> **Directions**
Could you return every one of the entries below, reproducing each line unchanged?

> **Given entries**
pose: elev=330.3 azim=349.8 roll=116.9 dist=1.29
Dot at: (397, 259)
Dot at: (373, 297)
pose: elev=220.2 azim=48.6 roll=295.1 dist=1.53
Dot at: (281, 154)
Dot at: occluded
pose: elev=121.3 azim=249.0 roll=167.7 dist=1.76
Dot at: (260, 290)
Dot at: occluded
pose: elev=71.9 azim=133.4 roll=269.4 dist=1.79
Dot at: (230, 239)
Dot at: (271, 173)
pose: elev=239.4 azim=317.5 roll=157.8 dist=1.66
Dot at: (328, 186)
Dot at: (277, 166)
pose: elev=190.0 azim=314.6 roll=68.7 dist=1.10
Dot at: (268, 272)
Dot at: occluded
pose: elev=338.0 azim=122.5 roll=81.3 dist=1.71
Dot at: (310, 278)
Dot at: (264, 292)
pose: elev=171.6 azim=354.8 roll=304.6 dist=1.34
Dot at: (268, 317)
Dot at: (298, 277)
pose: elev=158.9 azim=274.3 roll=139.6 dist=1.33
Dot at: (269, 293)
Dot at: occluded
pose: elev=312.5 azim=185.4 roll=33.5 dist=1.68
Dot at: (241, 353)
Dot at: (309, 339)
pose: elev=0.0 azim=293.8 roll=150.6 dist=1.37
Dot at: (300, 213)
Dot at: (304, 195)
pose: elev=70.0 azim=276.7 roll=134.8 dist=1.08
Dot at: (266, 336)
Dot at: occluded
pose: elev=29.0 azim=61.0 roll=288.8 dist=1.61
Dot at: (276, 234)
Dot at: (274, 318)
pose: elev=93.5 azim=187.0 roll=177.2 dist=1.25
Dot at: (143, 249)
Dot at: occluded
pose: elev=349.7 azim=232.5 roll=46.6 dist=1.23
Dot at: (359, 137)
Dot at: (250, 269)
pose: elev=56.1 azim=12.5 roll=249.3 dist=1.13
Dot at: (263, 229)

> **Complete response**
pose: elev=330.3 azim=349.8 roll=116.9 dist=1.29
Dot at: (397, 259)
Dot at: (373, 297)
pose: elev=220.2 azim=48.6 roll=295.1 dist=1.53
Dot at: (281, 154)
Dot at: occluded
pose: elev=121.3 azim=249.0 roll=167.7 dist=1.76
Dot at: (260, 290)
Dot at: occluded
pose: elev=71.9 azim=133.4 roll=269.4 dist=1.79
Dot at: (230, 239)
Dot at: (271, 173)
pose: elev=239.4 azim=317.5 roll=157.8 dist=1.66
Dot at: (328, 186)
Dot at: (277, 166)
pose: elev=190.0 azim=314.6 roll=68.7 dist=1.10
Dot at: (268, 272)
Dot at: occluded
pose: elev=338.0 azim=122.5 roll=81.3 dist=1.71
Dot at: (310, 278)
Dot at: (264, 292)
pose: elev=171.6 azim=354.8 roll=304.6 dist=1.34
Dot at: (268, 317)
Dot at: (298, 277)
pose: elev=158.9 azim=274.3 roll=139.6 dist=1.33
Dot at: (269, 293)
Dot at: occluded
pose: elev=312.5 azim=185.4 roll=33.5 dist=1.68
Dot at: (241, 353)
Dot at: (309, 339)
pose: elev=0.0 azim=293.8 roll=150.6 dist=1.37
Dot at: (300, 213)
Dot at: (304, 195)
pose: elev=70.0 azim=276.7 roll=134.8 dist=1.08
Dot at: (266, 336)
Dot at: occluded
pose: elev=29.0 azim=61.0 roll=288.8 dist=1.61
Dot at: (276, 234)
Dot at: (274, 318)
pose: elev=93.5 azim=187.0 roll=177.2 dist=1.25
Dot at: (143, 249)
Dot at: occluded
pose: elev=349.7 azim=232.5 roll=46.6 dist=1.23
Dot at: (359, 137)
Dot at: (250, 269)
pose: elev=56.1 azim=12.5 roll=249.3 dist=1.13
Dot at: (263, 229)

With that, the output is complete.